Here's an interesting tidbit from the National Journal.
Mark McKinnon, McCain's chief media strategist won't run negative ads against Obama if he is the Democratic nominee. In an interview with Linda Douglass, McKinnon had some interesting responses.
Why? What's fascinating is that his attitudes toward Obama are unusual response from a Republican strategist--particularly one so high up in the campaign.
Q: So you've said that you will leave the McCain campaign if Obama is the nominee. Does that still hold and why?
A: McKinnon: Yeah. Well, this goes back to a memo that I wrote to the campaign when I came aboard more than a year and a half ago, and I simply let them know that I had spent time with Obama and read his book and I like the guy.
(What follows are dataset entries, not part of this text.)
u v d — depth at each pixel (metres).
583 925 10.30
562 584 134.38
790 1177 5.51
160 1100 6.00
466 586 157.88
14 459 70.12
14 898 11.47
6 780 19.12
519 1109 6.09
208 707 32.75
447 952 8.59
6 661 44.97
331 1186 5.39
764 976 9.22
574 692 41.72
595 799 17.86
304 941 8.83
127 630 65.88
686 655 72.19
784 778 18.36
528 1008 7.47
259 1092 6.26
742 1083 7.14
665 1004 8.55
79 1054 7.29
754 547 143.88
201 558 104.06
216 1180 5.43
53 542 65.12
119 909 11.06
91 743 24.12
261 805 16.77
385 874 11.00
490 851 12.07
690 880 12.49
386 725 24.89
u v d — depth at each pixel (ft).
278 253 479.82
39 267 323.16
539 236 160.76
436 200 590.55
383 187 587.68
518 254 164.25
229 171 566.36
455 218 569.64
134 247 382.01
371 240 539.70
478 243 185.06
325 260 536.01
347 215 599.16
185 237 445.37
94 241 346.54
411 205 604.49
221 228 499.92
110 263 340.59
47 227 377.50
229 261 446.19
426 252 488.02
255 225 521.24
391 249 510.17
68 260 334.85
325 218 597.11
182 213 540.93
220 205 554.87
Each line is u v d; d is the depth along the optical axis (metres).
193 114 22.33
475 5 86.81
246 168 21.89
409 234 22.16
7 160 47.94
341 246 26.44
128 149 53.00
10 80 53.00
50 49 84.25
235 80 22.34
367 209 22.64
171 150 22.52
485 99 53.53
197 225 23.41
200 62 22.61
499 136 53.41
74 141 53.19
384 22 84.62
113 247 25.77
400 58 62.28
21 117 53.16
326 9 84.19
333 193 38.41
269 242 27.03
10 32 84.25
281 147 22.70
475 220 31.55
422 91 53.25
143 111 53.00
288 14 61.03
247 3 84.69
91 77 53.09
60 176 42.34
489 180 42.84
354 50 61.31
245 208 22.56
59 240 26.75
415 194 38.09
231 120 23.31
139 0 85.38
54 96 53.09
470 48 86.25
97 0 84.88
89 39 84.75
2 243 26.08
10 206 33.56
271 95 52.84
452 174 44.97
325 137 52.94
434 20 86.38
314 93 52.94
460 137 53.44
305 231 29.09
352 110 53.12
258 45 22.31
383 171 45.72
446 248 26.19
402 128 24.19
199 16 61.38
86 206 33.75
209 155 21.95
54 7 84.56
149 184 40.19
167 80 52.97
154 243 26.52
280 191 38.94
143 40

I think he has strong character and a fascinating life story, and I disagree with him fundamentally on issues like Iraq and trade and a number of others. But I just flashed forward to the improbable scenario, at that time seemingly improbable, that John McCain and Barack Obama might face off against one other. And I just told them at the time that I thought that I would be uncomfortable being on the front lines -- being as aggressive as you need to be in a presidential campaign -- and not only that I would be uncomfortable, but that it would be bad for the campaign, and that if that circumstance were to come to be, that I would just take a step to the sidelines and continue to support John McCain 100 percent and be No. 1 fan and cheerleader. But just kind of take myself out of the front lines.
When Douglass continues to push and pursues a different line of questioning, he clarifies further:
Q: Or is there also a concern on your part that you don't want to run ads against Obama, the first African-American candidate to have this kind of a chance? Is that a factor as well?
A: McKinnon: I suppose that is in part, but it's more just that I like and admire the guy. I've come to a point in my life where I think character is important. I think he has great character. Again, I think he's really wrong on fundamental issues, but yeah, I just don't want to -- you know, I kind of want to put my guns down. It's just a matter of degrees, and like I said, I don't think I'm the best person to have in that slot for the campaign. So it would just be better for me to step to the sidelines.
OK, so he'll step to the sidelines. Why? He admires Obama. This is significant when you consider that when the same question posed about his involvement in the campaign involves Hillary, it elicits quite a different response. In short, he'd relish going up against her. He actually says she represents the old politics (a "Clintonian legacy") of the past. Why his boss doesn't conjure up this same image is odd.
We've all known for some time that the Republicans want desperately to run against Hillary. But isn't it refreshing to know that some Republicans actually refuse to run smear tactics against Obama?